PROBLEM TO SOLVE: Please present the lines of the entries below as a numbered list, starting at the line that contains "Service check on the vernier" and ending at the line that contains "Logged length: **41.6** mm", with blank lines left out and no other lines included.

INFORMATION PROVIDED:

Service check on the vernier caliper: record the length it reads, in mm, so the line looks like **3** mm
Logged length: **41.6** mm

==

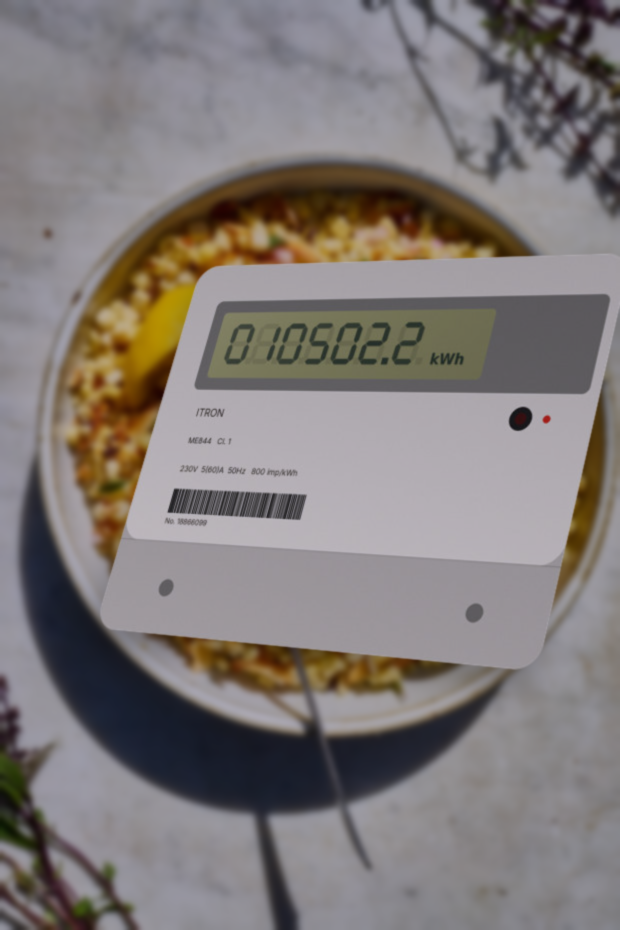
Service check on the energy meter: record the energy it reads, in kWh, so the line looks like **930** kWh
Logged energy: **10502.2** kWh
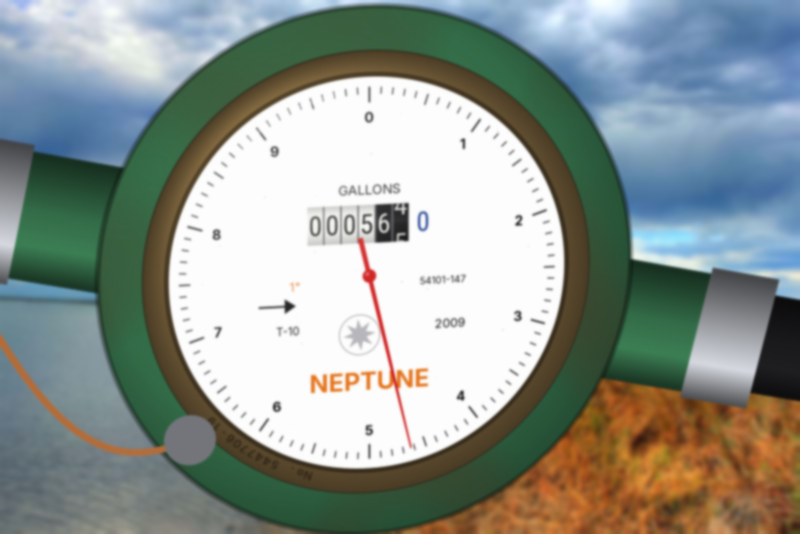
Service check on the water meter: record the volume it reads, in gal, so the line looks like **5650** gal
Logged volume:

TASK RESULT:
1. Service check on the vernier caliper: record the length it reads, in mm, so the line looks like **3** mm
2. Logged length: **41.6** mm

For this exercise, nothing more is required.